• ACTION ITEM:
In the entries below, the lines from the one with "schools, beautiful parks, and vibrant" through the one with "Abadi stated that" are to be copied exactly; both ends count.

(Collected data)
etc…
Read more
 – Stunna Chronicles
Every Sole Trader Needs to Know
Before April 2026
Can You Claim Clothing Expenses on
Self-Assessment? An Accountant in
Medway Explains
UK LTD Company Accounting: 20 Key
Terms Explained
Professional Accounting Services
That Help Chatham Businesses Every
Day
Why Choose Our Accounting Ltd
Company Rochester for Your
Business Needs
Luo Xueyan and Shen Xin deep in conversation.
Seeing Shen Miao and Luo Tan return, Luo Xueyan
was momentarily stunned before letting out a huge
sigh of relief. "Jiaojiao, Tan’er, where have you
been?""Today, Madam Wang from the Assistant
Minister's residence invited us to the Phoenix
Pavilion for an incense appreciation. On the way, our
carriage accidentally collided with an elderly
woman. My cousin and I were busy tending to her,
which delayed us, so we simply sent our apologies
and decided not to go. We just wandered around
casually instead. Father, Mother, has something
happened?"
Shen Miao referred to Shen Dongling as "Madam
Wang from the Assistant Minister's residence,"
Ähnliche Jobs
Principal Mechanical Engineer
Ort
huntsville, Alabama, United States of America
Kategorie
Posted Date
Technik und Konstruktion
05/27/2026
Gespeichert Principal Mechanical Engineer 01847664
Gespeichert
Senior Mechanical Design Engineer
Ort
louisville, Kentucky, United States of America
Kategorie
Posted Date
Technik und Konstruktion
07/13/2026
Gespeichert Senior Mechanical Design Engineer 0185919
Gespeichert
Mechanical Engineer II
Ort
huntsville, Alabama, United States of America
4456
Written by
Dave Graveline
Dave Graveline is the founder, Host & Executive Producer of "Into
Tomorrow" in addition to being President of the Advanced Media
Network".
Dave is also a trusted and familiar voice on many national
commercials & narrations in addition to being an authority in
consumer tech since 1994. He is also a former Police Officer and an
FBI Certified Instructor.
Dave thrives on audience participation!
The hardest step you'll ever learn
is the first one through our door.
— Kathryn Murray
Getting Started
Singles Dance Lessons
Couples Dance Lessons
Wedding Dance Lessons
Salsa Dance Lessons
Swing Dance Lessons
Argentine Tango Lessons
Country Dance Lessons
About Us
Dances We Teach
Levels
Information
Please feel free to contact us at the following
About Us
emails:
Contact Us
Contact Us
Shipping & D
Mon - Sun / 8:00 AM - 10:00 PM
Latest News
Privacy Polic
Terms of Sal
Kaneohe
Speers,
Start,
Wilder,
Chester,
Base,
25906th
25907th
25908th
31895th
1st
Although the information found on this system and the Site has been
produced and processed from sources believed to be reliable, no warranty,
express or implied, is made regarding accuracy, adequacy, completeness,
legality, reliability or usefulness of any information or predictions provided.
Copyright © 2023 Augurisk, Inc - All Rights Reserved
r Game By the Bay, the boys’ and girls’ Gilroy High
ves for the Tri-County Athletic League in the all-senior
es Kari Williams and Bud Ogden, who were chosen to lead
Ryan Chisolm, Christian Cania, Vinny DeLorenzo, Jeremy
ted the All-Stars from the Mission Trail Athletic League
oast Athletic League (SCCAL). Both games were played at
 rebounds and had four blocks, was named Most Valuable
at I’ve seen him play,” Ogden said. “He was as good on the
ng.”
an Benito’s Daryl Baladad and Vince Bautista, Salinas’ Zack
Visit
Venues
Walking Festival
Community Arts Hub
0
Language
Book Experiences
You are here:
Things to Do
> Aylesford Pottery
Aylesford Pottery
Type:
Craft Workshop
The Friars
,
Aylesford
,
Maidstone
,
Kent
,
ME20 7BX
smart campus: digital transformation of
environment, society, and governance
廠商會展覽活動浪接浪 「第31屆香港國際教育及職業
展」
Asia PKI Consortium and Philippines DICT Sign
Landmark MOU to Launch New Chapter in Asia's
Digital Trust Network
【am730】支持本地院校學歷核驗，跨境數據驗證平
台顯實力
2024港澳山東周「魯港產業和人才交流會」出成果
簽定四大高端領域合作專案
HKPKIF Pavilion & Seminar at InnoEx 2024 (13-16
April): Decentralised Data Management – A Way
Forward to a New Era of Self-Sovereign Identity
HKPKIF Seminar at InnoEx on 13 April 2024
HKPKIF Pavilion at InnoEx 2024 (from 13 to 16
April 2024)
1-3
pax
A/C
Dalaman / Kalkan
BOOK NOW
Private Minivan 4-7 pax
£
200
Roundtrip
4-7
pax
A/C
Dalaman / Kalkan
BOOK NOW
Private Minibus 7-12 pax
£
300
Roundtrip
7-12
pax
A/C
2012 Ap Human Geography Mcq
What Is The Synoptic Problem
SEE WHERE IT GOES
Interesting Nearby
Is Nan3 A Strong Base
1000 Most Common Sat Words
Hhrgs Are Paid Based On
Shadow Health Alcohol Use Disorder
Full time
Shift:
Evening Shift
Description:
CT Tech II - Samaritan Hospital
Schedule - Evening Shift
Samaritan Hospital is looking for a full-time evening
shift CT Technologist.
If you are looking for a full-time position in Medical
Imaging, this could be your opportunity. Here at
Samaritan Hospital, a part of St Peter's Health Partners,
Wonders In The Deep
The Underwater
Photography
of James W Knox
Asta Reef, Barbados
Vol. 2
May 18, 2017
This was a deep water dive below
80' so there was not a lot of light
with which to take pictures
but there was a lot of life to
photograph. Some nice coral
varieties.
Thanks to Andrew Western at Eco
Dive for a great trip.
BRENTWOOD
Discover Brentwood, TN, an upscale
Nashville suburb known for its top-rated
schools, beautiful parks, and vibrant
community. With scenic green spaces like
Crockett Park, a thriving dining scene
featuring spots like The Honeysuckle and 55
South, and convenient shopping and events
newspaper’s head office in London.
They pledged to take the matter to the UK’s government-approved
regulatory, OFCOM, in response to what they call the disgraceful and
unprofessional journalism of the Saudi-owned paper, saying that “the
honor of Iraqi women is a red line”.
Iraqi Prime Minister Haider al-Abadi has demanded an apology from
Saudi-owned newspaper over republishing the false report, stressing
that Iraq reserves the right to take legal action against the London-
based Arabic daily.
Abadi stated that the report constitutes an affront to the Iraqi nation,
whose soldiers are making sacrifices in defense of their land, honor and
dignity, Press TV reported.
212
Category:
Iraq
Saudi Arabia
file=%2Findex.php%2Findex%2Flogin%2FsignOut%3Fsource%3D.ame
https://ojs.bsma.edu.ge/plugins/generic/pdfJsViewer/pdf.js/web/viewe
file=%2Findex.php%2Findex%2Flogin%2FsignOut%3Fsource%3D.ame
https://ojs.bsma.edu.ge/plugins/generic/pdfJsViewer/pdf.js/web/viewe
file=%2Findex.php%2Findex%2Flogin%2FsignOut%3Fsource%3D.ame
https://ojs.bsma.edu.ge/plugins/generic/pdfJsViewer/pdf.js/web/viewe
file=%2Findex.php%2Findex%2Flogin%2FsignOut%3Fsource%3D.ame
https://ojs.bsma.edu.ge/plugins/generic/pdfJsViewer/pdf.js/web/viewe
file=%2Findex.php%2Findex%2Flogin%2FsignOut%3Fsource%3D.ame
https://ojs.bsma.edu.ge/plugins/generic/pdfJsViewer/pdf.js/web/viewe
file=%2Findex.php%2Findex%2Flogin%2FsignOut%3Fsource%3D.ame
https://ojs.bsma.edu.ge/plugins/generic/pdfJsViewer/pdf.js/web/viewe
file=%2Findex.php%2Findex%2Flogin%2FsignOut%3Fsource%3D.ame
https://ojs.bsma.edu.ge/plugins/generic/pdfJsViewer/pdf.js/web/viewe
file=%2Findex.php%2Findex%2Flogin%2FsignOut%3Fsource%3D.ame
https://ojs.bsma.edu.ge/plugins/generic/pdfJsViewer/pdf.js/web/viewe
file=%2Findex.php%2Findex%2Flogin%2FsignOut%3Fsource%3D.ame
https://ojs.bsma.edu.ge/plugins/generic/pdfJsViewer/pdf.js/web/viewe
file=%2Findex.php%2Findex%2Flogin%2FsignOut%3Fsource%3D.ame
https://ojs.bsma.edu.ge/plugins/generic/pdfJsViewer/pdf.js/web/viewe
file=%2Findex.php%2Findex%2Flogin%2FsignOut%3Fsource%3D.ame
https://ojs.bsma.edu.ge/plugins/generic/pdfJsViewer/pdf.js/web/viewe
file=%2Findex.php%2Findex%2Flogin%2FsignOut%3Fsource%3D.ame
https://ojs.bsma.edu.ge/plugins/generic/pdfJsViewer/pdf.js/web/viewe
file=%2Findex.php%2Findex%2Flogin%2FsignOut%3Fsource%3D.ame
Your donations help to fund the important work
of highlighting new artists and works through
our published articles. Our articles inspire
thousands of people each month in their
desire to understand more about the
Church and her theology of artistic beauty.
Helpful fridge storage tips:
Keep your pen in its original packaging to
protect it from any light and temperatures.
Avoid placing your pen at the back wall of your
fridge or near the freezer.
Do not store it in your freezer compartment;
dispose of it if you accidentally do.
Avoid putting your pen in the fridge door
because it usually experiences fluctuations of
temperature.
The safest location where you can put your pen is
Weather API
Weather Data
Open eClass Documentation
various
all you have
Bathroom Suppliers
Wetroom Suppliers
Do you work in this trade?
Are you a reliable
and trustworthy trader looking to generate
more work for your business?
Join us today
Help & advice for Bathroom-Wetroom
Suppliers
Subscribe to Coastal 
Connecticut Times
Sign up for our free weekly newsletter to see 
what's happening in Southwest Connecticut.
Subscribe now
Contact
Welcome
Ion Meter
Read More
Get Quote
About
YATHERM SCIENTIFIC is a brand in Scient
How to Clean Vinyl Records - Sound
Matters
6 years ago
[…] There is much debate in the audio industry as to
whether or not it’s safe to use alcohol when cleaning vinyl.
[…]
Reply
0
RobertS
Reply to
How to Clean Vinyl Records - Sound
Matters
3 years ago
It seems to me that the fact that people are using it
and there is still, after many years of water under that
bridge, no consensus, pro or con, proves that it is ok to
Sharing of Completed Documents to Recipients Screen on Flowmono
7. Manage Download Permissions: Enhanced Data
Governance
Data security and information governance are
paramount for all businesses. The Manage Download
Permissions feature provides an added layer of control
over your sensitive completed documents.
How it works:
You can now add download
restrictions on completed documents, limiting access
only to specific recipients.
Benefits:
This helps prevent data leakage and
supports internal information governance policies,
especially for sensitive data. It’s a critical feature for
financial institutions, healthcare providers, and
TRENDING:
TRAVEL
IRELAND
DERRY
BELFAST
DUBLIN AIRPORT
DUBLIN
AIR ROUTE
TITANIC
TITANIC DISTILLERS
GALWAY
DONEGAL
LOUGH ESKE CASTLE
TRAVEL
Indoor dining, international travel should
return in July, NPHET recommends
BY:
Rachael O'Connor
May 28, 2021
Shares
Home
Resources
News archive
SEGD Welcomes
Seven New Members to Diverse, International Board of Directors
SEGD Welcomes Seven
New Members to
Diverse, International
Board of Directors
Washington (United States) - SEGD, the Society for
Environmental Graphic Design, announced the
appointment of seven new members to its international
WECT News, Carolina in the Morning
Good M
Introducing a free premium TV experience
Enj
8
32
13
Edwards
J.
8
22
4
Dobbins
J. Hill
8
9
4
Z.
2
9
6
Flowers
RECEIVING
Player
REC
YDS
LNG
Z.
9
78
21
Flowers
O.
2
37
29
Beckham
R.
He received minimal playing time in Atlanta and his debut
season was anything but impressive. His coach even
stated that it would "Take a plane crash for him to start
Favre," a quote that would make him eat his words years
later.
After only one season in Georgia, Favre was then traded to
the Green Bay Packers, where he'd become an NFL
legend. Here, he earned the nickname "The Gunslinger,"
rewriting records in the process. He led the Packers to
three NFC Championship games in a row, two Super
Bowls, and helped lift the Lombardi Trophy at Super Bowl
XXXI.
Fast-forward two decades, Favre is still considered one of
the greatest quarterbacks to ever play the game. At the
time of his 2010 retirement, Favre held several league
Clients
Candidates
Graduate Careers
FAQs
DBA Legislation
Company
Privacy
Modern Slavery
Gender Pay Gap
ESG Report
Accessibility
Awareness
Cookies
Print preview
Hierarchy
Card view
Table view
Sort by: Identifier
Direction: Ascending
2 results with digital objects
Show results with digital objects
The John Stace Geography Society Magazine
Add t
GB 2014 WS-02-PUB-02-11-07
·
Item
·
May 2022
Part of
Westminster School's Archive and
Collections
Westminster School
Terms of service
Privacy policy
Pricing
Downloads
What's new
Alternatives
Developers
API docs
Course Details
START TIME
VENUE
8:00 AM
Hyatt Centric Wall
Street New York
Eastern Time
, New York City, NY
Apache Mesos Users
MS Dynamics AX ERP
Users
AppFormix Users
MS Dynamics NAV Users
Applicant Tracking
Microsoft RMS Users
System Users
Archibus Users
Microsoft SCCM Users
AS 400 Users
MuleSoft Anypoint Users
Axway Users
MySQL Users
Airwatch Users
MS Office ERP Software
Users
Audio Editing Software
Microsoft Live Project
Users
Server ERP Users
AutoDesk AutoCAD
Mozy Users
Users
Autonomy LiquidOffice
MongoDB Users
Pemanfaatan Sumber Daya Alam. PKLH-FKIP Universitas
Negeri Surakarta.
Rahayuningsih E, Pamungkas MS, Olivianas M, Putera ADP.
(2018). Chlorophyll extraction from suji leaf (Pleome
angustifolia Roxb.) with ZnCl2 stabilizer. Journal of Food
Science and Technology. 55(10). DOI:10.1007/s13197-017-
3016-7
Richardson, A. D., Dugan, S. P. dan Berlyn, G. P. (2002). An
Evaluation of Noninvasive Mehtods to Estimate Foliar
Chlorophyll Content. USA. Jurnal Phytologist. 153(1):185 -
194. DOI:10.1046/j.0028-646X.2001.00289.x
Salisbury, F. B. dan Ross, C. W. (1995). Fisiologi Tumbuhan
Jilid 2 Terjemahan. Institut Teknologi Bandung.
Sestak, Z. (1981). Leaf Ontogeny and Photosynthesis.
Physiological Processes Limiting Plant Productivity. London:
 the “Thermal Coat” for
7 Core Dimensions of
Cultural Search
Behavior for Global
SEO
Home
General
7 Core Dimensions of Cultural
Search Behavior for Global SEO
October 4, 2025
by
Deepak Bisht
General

• RESPONSE TO THE TASK:
schools, beautiful parks, and vibrant
community. With scenic green spaces like
Crockett Park, a thriving dining scene
featuring spots like The Honeysuckle and 55
South, and convenient shopping and events
newspaper’s head office in London.
They pledged to take the matter to the UK’s government-approved
regulatory, OFCOM, in response to what they call the disgraceful and
unprofessional journalism of the Saudi-owned paper, saying that “the
honor of Iraqi women is a red line”.
Iraqi Prime Minister Haider al-Abadi has demanded an apology from
Saudi-owned newspaper over republishing the false report, stressing
that Iraq reserves the right to take legal action against the London-
based Arabic daily.
Abadi stated that the report constitutes an affront to the Iraqi nation,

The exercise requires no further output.